Join SAI this summer for our annual Summer Film Series! Each Thursday, SAI will screen a different film from South Asia. These screenings are free and open to the community.
All screenings begin each Thursday at 5:30 PM, in CGIS S010, 1730 Cambridge Street, Cambridge, MA.
June 26: Guide (India, 1965)
Raju falls in love with the dancer wife of an archaeologist. The dancer and her husband break up and Raju becomes the dancer’s manager. He is charged with theft and goes to prison. When released he travels to a village where the people mistake him for a holy man. To bring rain to the village he fasts with the results inevitable.
July 3: Pakeezah (India, 1972)
A girl, whose mother dies of sorrow from her husband’s family’s rejection, grows up singing and dancing like her mother. She works as a dancing girl and is courted by a prince, but can think only of a man she has never met, who left her a message on the train. She dreams of him and cannot dance, becomes frightened and runs into the night.
July 10: The Lady (UK/France/Burma, 2011)
While Aung San Suu Kyi becomes the core of Burma’s democracy movement the relationship she shares with her husband struggles to endure against a background of political turmoil and sacrifice.
July 17: Teesri Kasam (India, 1966)
After nearly getting arrested, Hiraman promises to himself that he will never assist any black-marketeer nor transport bamboo. He manages to save enough money to buy another cart, and is hired to take an attractive woman, Hira Bai, on a 30-hour ride to a Mela. He subsequently falls in love with her – little knowing that she is a traveling courtesan – and it is this attraction that will get him into trouble.
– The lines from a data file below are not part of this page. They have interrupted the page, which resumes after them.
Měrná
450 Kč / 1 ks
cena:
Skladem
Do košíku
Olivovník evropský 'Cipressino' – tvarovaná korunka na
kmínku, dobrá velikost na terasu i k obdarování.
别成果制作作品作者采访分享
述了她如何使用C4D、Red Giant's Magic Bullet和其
July 24: Josh (Pakistan, 2013)
Fatima, a committed schoolteacher living the cosmopolitan high life in Karachi, has her life shattered when her nanny, Nusrat, inexplicably disappears. Josh is the story of Fatima’s search, despite the warning of her friends and family, for a dangerous truth in Nusrat’s feudal village. Musically intense and colorfully raw, JOSH takes a sneak peek inside Pakistan today- the way you didn’t know it.
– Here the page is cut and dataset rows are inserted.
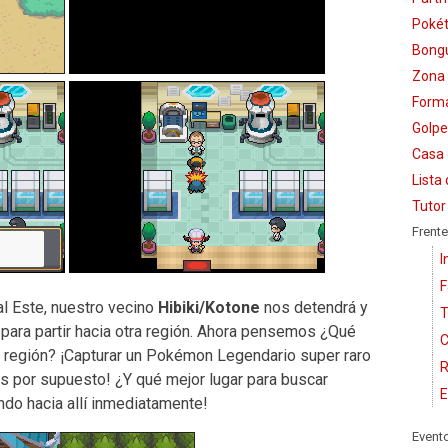
Pokét
Bongu
Zona 
Form
Golpe
Casa 
Lista
Tutor
Frente
I
F
al Este, nuestro vecino
Hibiki/Kotone
nos detendrá y
T
 para partir hacia otra región. Ahora pensemos ¿Qué
C
tra región? ¡Capturar un Pokémon Legendario super raro
R
s por supuesto! ¿Y qué mejor lugar para buscar
E
ndo hacia allí inmediatamente!
Event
July 31: Promise Land (India, 2013)
With immigration as a central theme, Promise Land’s three stories effortlessly intertwine in a gripping tale of love, conflict, and hope. These compelling narratives reveal the unique challenges and triumphs of the characters as they struggle to keep their families together and pursue their dreams in a place they have come to call home.
Director Kevin Dalvi will accompany the screening.
August 7: Matir Moina (Bangladesh, 2002)
The film is set against the backdrop of unrest in East Pakistan in the late 1960s leading up to the Bangladesh War of Liberation. In this setting, a small family must come to grips with its culture, its faith, and the brutal political changes entering its small-town world.